YOUR OBJECTIVE: Quote the passage word for word, starting at "In 1963, ZIP" and ending at "were born there.".

PASSAGE PROVIDED:
════════════════════

In the Mississippi GOP scenario, after the June 3 primary, Thomas Carey’s votes would have been distributed to Cochran and McDaniel, based on who was Carey voters’ second choice. The majority would have been reached. There would have been no need for the June 24 runoff, and no chance for the Democratic party supporters to vote in the Republican primary without foregoing their opportunity to vote in their OWN primary.

IRV is being used in a number of US jurisdictions, sometimes only for overseas ballots, but sometimes more extensively. Several locales internationally use it as well.

I’d love to see IRV implemented in New York State. Even though New York does not have runoffs, it’s often been the case that a candidate has been elected with less than a majority of the vote. The governor’s race this fall would be a real reflection of the Green Party support since people would not feel that their vote was being “thrown away” on a candidate who could not win. Of course, it can’t happen that soon, but it’s still worth considering.
***
Mark Mayfield, a leading tea party activist in Mississippi who was indicted in an alleged plot to break into a nursing home to film Sen. Thad Cochran’s ailing wife, has died. “Ridgeland, Miss. police say they are investigating the case as a suicide after Mayfield was found dead of a gunshot wound in his home.”

M is for M states

Ole Miss went feminist to become a Ms. Also, ms is the abbreviation for manuscripts.

In the United States, there are eight states that begin with the letter M, tied with the letter N. But N has the advantage of descriptive adjectives New (Hampshire, Jersey, Mexico, York) and North (Carolina and Dakota); only Nebraska and Nevada are one-word states.

In 1963, ZIP Codes were introduced, although many large cities were divided into zones 20 years earlier. At the same time, the Post Office introduced two-letter abbreviations for the states, to accommodate space for the ZIP Codes.

The ones for the letter M tell stories about the states:

MA – Massachusetts. The mother of the country. Where the Pilgrims landed – on Plymouth Rock, and where the American Revolution was fomented, at the Boston massacre, then the tea party, and finally with the battles of Lexington and Concord. The second and sixth Presidents, both named Adams, were born there.

════════════════════

RECORD EXCERPTS:
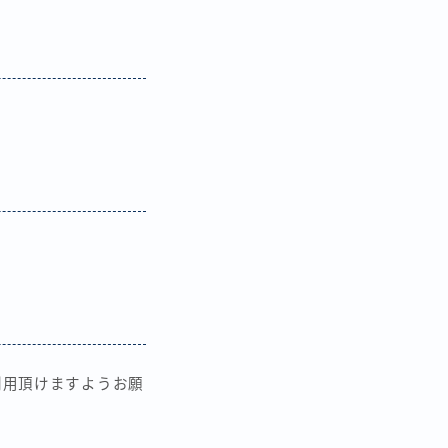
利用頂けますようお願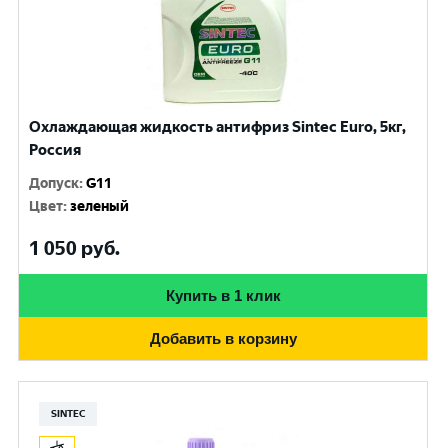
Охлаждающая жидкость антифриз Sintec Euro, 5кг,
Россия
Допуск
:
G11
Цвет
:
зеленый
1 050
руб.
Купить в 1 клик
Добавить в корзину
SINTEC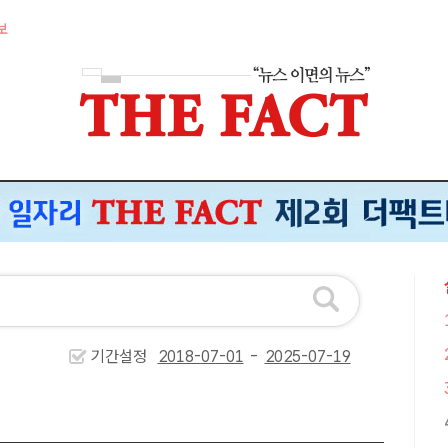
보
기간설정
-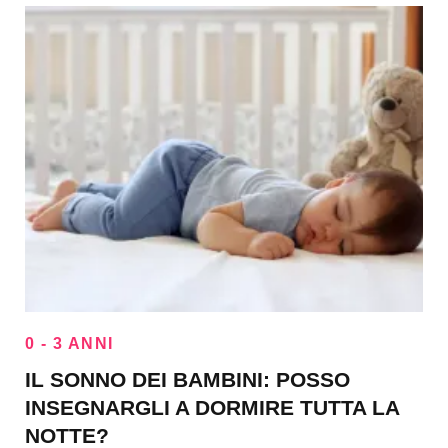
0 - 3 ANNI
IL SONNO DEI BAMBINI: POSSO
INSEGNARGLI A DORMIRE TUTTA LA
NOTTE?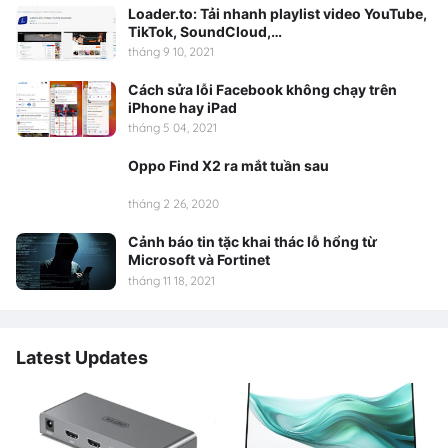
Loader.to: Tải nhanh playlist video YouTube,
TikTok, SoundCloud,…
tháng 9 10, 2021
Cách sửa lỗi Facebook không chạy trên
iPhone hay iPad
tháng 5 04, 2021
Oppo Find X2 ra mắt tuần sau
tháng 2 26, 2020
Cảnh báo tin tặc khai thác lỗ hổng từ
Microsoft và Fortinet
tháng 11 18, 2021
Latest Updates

════════════════════

TASK RESULT:
In 1963, ZIP Codes were introduced, although many large cities were divided into zones 20 years earlier. At the same time, the Post Office introduced two-letter abbreviations for the states, to accommodate space for the ZIP Codes.

The ones for the letter M tell stories about the states:

MA – Massachusetts. The mother of the country. Where the Pilgrims landed – on Plymouth Rock, and where the American Revolution was fomented, at the Boston massacre, then the tea party, and finally with the battles of Lexington and Concord. The second and sixth Presidents, both named Adams, were born there.